Saint Thomas Aquinas
A Painting by Bartolomé Esteban Murillo (1617-1682)
Photographed by Amuley, CC BY-SA 3.0 license
Image / license link: commons.wikimedia.org
The Possibility of Divine Revelation Was Affirmed by Vatican I
The First Vatican Council, or Vatican Council I, decreed that the possibility of divine revelation is a dogma of the Catholic Faith: “If anyone shall have said that it is not possible nor expedient that through divine revelation man be taught about God and the worship to be given to Him, let him be anathema.” (Denzinger, The Sources of Catholic Dogma, #1807). The Council made this decree to oppose the folly of those who deny a priori the possibility of any supernatural revelation simply on the ground that it involves the miraculous or the supernatural. It is, therefore, directed mainly against rationalists and naturalists.
Rationalists base their rejection of supernatural revelation on the idea that nothing should be believed that cannot be proved by reason. The problem is that this idea that everything knowable can be proved by reason is itself an unproven proposition. How do they know that there is nothing else to know beyond the limits of reason? As Shakespeare assures us through the mouth of Hamlet, "There are more things in heaven and earth, Horatio, than are dreamt of in your philosophy" (The Tragedy of Hamlet, Prince of Denmark, Act 1, Scene 5 toward the end).

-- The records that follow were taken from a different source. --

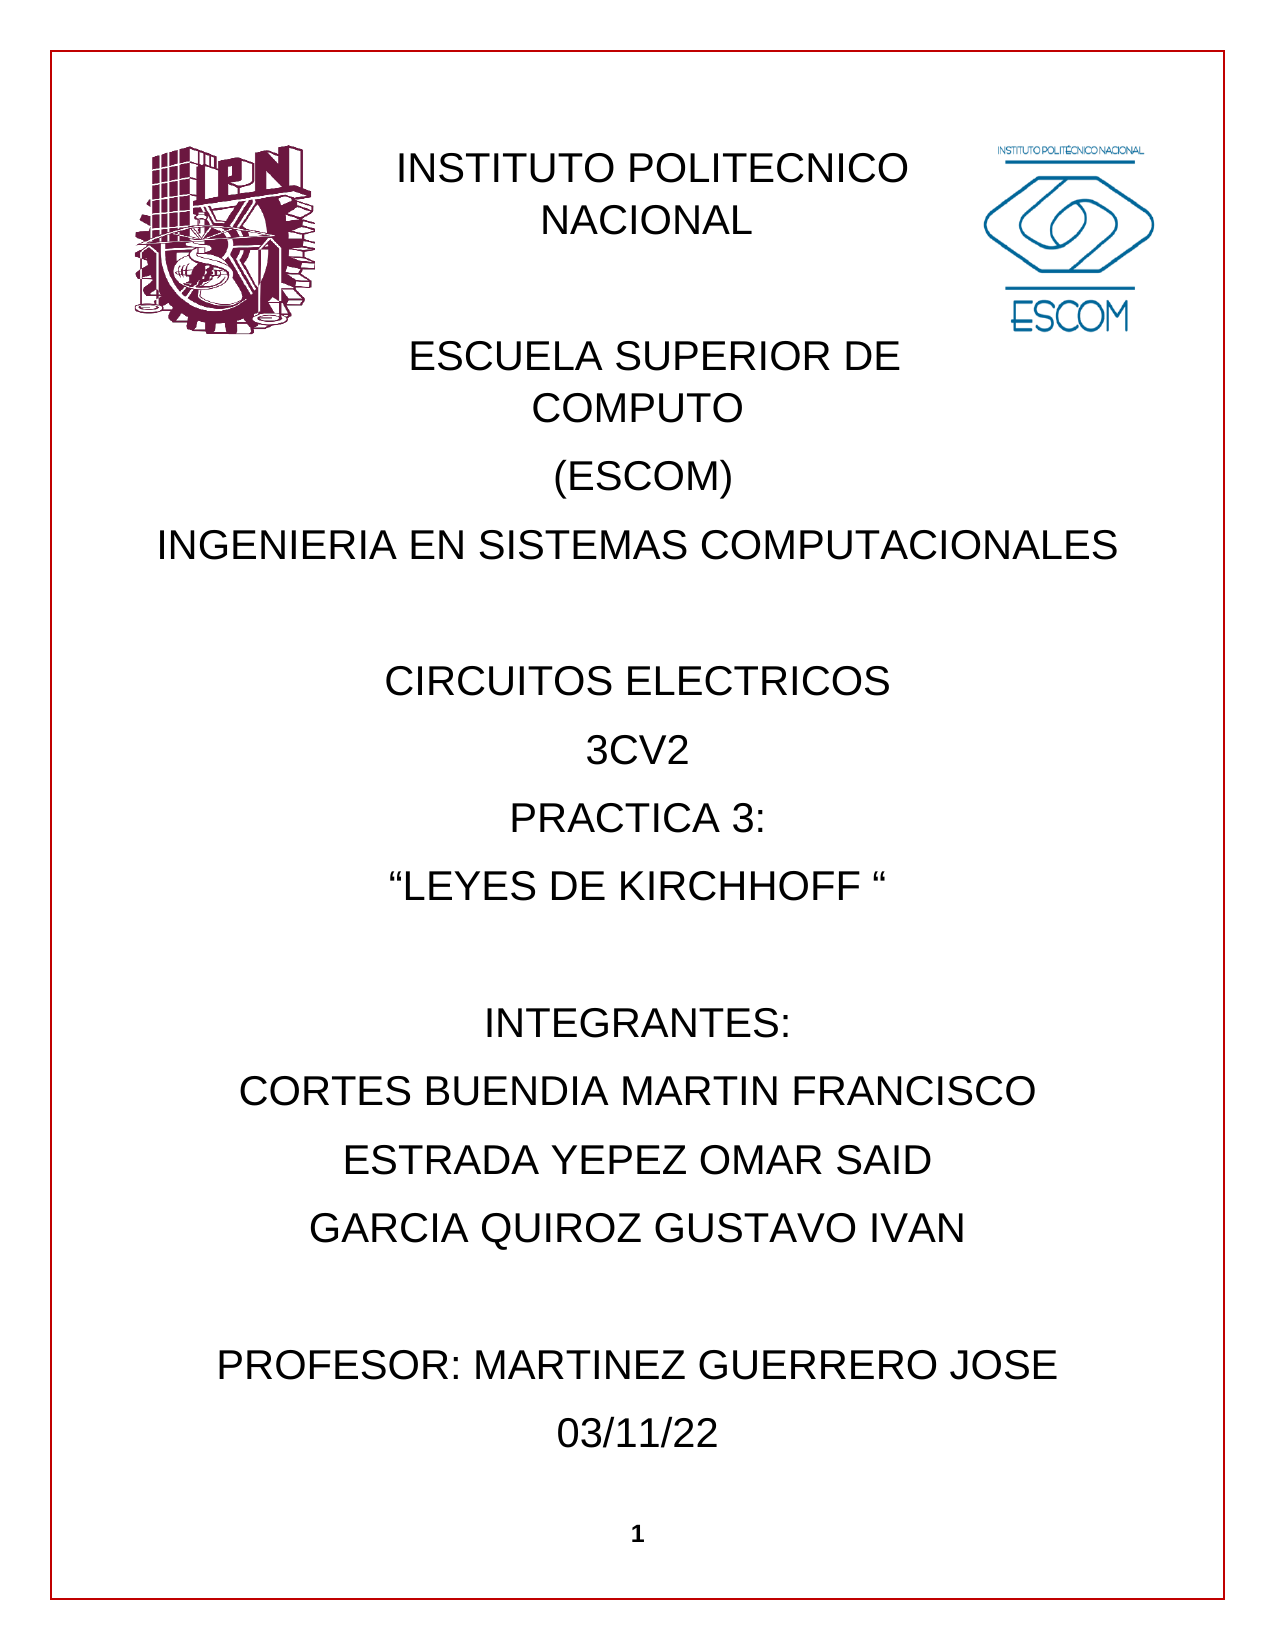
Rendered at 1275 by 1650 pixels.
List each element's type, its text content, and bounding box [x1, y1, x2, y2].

picture [1109, 309, 1125, 332]
text ESCUELA SUPERIOR DE COMPUTO [75, 332, 1200, 431]
text “LEYES DE KIRCHHOFF “ [75, 862, 1200, 909]
text ESTRADA YEPEZ OMAR SAID [75, 1135, 1200, 1183]
text 3CV2 [75, 725, 1200, 773]
text INTEGRANTES: [75, 998, 1200, 1046]
picture [1073, 326, 1086, 332]
text CIRCUITOS ELECTRICOS [75, 657, 1200, 704]
picture [1053, 205, 1084, 244]
picture [1022, 180, 1151, 269]
picture [1059, 303, 1078, 328]
picture [133, 145, 315, 333]
picture [976, 144, 1158, 332]
text (ESCOM) [75, 452, 1200, 499]
text CORTES BUENDIA MARTIN FRANCISCO [75, 1067, 1200, 1114]
text PRACTICA 3: [75, 793, 1200, 841]
text PROFESOR: MARTINEZ GUERRERO JOSE [75, 1340, 1200, 1388]
text INGENIERIA EN SISTEMAS COMPUTACIONALES [75, 520, 1200, 568]
picture [1081, 303, 1101, 328]
picture [987, 180, 1115, 269]
text 03/11/22 [75, 1408, 1200, 1456]
text GARCIA QUIROZ GUSTAVO IVAN [75, 1203, 1200, 1251]
text INSTITUTO POLITECNICO NACIONAL [75, 143, 1200, 243]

Naturalists deny supernatural revelation because it involves the supernatural or miraculous. They claim that miracles do not happen and that everything results from natural principles or has a natural explanation. They speak as though they knew that God does not and will not intervene in nature. But this idea itself is just a big assumption; it is an act of faith in the impossibility of the supernatural and does not itself result from natural principles. Why, indeed, would miracles be impossible? Nature and nature's laws are only God's creation. Therefore, there is nothing in nature that necessitates that God always obey its laws.
As a result of their denial of anything supernatural or miraculous, both rationalists and naturalists are forced to present ridiculous theories in their desperate attempt to explain away many of the miracles and supernatural facts recorded in the Holy Scripture. For example, they dismiss the miracle at Cana, where Christ changed water into wine, as a wedding prank. They claim that the healing miracles attributed to Christ were performed on people who were not really sick but just misdiagnosed. They say that at the miracle of the multiplication of loaves and fish, Christ hypnotized five thousand people into believing that they were fed with bread and fish. These unfounded claims are ludicrous and are more the result of prejudice against Christianity than sound scholarship.